[ACTION ITEM]: For the records below, report how many lines include "WillBlock", with no accompanying text.

[Extracted records]:
• • •

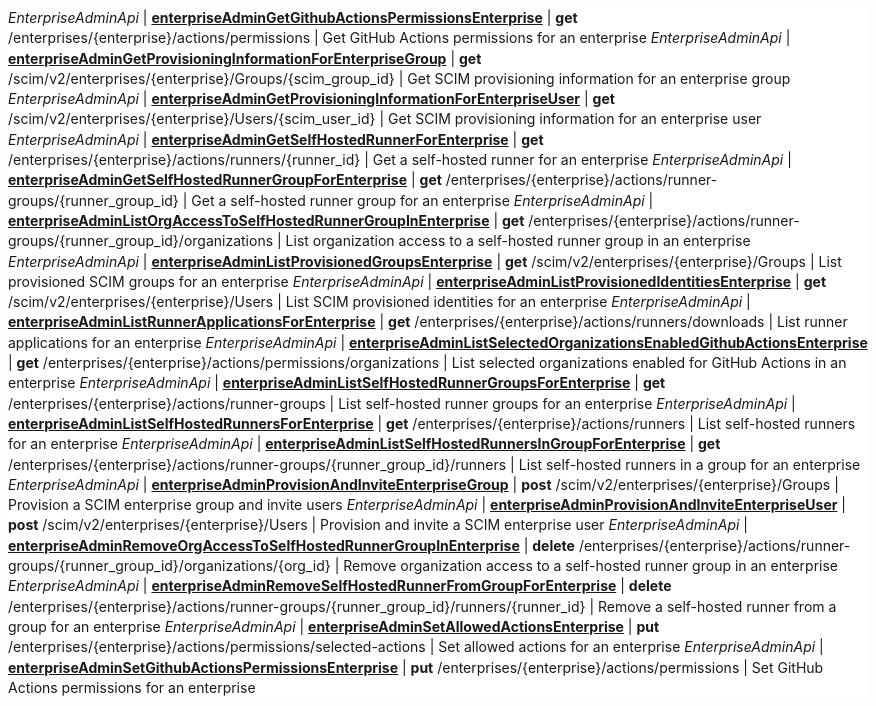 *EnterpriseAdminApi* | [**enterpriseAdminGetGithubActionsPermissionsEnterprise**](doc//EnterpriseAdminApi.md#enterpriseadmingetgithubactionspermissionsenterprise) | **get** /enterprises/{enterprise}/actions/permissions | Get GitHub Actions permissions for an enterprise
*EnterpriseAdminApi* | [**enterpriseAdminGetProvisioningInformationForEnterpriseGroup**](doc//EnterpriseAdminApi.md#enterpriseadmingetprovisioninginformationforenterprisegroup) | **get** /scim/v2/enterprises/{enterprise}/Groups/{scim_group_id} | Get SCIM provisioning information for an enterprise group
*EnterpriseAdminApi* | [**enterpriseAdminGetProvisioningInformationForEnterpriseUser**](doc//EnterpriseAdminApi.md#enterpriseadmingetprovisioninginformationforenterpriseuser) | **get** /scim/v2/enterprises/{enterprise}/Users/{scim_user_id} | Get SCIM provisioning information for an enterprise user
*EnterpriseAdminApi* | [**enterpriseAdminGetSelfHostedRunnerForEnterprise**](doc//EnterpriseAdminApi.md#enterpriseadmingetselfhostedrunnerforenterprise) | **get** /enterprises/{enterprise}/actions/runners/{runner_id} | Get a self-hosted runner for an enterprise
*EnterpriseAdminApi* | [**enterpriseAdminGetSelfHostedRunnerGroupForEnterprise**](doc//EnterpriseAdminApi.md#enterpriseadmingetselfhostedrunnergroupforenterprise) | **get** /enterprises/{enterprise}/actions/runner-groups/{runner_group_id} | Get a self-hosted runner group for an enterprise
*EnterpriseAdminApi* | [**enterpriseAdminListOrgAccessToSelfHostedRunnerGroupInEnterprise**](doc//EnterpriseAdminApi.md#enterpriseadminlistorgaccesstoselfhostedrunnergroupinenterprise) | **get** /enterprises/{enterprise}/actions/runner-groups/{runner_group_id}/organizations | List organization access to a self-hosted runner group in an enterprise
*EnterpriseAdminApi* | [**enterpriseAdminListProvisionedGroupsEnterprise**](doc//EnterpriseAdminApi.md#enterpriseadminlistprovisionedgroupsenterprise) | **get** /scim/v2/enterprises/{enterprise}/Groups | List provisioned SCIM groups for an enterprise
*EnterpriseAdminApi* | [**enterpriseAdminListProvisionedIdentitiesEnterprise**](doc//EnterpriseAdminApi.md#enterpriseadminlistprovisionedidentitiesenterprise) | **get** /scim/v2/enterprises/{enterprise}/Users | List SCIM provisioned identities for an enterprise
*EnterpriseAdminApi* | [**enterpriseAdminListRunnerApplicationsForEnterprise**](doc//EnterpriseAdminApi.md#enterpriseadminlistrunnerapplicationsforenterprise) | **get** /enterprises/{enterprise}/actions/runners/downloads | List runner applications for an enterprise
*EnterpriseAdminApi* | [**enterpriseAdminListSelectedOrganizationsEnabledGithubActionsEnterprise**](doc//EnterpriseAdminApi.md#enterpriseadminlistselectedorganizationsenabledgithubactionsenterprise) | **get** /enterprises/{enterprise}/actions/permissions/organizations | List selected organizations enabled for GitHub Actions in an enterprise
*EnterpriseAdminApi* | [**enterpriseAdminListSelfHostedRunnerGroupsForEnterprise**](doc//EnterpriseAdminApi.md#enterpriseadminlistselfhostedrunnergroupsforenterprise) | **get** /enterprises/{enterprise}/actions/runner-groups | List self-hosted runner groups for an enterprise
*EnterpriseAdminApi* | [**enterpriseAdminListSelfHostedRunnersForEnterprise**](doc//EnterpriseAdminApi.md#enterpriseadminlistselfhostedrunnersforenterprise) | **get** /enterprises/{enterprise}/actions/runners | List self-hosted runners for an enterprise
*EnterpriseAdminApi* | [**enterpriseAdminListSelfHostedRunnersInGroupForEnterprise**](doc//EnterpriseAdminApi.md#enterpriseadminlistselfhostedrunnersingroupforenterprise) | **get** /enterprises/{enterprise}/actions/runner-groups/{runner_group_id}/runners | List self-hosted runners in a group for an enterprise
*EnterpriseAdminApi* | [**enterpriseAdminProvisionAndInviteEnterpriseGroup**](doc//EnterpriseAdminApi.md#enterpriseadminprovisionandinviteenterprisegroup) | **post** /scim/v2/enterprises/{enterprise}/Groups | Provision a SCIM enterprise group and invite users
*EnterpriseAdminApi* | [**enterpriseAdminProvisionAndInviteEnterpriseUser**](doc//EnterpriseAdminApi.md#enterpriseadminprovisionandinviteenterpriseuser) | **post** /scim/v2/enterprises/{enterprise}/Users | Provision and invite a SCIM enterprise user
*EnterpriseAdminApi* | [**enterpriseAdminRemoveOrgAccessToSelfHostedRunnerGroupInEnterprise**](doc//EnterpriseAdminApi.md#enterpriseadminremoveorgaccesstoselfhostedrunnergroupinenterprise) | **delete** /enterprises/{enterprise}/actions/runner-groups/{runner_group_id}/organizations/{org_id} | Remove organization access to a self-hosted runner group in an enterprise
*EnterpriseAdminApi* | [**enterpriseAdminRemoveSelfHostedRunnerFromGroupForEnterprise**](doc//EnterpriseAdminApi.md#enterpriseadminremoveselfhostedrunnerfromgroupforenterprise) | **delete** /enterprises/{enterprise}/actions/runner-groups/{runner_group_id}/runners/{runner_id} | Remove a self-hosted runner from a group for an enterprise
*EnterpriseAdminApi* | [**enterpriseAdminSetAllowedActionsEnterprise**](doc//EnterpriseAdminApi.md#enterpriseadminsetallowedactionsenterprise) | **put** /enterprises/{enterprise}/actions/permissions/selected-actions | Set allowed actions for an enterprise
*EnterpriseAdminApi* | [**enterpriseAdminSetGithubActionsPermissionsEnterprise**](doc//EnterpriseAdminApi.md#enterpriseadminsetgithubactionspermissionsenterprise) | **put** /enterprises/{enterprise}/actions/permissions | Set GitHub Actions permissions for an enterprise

• • •

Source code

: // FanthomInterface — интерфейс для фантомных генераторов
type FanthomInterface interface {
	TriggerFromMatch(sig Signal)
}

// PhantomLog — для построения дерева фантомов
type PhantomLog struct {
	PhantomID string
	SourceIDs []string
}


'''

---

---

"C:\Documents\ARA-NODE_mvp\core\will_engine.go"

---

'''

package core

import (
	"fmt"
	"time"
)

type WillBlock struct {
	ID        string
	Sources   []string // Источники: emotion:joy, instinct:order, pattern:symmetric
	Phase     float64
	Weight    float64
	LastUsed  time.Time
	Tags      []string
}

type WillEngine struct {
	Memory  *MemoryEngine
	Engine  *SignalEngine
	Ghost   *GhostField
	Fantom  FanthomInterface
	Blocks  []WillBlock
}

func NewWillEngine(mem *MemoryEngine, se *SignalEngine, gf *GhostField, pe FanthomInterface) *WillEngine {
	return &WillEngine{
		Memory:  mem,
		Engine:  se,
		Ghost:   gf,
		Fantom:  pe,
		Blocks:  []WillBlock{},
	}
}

• • •

[OUTPUT BELOW]: 3